**Data for review:**
===
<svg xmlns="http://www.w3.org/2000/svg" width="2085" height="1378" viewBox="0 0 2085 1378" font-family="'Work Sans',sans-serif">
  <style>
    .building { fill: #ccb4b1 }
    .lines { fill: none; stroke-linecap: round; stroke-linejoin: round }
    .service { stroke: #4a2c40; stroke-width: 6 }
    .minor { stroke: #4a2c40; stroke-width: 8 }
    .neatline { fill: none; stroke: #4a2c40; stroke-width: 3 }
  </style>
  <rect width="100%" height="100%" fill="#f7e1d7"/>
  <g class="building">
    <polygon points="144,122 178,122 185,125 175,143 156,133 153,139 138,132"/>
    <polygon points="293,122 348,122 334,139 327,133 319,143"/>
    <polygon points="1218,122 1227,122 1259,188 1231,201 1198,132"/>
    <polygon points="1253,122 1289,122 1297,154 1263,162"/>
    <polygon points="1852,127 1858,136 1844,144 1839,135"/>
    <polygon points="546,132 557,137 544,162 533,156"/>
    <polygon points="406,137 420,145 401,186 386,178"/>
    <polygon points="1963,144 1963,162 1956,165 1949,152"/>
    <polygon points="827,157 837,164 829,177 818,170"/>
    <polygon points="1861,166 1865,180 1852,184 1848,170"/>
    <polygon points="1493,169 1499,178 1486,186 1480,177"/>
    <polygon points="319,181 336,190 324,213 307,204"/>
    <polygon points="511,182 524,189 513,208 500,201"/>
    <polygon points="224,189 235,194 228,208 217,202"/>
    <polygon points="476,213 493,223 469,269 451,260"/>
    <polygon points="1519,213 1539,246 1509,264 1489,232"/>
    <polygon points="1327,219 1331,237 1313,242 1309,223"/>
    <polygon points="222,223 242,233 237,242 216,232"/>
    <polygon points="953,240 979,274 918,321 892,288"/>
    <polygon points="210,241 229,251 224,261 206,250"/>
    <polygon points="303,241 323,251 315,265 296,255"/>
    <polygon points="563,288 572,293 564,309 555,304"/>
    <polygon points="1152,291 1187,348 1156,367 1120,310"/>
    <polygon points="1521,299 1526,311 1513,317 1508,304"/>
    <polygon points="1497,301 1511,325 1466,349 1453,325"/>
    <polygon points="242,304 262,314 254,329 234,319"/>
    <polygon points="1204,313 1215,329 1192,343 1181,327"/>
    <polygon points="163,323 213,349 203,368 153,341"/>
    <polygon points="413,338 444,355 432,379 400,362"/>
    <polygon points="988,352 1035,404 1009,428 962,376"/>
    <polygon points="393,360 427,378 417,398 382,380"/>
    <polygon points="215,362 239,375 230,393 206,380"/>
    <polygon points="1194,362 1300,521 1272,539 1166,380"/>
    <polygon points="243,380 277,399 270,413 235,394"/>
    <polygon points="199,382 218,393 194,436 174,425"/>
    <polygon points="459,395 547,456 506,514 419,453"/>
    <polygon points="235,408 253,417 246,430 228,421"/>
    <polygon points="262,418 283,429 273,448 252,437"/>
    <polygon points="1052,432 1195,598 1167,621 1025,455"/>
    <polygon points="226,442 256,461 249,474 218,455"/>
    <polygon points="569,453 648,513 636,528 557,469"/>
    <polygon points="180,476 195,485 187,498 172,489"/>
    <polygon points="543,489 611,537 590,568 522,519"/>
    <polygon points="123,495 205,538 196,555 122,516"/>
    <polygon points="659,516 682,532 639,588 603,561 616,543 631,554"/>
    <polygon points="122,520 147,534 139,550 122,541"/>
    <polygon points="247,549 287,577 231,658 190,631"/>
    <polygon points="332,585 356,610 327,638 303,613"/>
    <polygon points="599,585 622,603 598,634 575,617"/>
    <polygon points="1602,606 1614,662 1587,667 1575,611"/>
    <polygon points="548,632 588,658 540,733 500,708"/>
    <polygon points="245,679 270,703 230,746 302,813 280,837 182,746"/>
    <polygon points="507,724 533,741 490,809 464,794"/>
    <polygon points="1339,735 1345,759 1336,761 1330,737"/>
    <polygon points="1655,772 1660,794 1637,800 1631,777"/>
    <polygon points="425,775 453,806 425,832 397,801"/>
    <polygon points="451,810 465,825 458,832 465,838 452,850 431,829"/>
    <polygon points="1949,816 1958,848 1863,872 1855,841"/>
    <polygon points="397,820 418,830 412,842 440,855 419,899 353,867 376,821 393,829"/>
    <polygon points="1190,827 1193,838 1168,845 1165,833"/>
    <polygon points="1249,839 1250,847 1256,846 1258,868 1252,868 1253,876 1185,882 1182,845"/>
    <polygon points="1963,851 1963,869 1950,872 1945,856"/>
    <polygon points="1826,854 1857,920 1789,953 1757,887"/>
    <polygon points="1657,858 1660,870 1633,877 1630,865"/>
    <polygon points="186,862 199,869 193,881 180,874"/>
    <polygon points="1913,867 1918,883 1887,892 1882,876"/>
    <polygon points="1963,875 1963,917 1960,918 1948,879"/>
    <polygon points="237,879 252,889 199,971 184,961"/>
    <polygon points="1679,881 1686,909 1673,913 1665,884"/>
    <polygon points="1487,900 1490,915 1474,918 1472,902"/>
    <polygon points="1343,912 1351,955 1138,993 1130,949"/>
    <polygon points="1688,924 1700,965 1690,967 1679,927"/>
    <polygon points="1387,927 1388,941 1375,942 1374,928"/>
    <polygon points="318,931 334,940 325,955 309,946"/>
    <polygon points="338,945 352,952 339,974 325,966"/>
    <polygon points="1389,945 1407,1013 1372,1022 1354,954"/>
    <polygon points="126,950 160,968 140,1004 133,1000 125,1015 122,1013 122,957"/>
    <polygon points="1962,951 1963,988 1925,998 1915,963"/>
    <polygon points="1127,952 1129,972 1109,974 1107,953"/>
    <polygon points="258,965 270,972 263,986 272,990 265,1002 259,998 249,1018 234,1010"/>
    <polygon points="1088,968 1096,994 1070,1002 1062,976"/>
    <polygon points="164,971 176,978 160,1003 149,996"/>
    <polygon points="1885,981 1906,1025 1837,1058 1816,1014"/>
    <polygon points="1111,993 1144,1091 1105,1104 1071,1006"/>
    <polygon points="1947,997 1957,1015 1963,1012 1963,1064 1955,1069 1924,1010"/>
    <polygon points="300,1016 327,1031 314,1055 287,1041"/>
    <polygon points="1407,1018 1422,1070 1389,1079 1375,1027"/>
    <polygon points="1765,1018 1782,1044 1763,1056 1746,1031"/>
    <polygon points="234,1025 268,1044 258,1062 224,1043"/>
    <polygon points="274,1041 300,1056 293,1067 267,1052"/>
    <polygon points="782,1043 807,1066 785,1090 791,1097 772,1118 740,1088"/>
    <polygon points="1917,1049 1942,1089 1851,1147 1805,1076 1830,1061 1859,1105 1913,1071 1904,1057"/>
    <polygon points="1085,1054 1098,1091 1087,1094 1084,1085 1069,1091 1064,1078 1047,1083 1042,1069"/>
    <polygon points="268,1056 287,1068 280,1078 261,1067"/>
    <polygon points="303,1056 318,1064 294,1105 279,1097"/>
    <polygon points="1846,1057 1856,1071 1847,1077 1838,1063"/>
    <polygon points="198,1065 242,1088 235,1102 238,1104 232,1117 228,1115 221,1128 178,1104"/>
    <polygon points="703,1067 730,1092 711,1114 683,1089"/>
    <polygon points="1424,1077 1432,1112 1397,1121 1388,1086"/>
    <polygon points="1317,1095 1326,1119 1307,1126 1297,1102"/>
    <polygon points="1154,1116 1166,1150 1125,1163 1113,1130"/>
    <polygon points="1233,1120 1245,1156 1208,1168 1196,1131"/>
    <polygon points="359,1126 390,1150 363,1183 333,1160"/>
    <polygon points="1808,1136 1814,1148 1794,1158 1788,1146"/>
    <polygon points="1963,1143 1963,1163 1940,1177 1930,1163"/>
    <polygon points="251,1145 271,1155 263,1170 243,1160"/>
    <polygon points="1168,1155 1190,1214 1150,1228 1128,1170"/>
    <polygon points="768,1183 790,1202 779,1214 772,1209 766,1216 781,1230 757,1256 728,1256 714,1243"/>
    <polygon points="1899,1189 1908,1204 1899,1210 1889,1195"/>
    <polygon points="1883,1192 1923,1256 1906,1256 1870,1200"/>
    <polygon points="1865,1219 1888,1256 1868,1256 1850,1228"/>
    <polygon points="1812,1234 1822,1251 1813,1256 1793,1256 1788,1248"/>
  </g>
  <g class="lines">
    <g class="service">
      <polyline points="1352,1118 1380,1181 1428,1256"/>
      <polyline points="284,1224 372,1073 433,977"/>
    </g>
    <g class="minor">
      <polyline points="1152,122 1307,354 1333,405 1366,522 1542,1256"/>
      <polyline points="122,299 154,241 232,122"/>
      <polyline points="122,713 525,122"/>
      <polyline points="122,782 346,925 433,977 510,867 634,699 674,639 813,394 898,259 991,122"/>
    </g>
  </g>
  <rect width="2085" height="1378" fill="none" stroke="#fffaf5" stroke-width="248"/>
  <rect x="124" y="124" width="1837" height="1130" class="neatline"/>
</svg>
===
**Task statement:**
In the entries above, identify every line with the string "lines".

**Output for this exercise:**
    .lines { fill: none; stroke-linecap: round; stroke-linejoin: round }
  <g class="lines">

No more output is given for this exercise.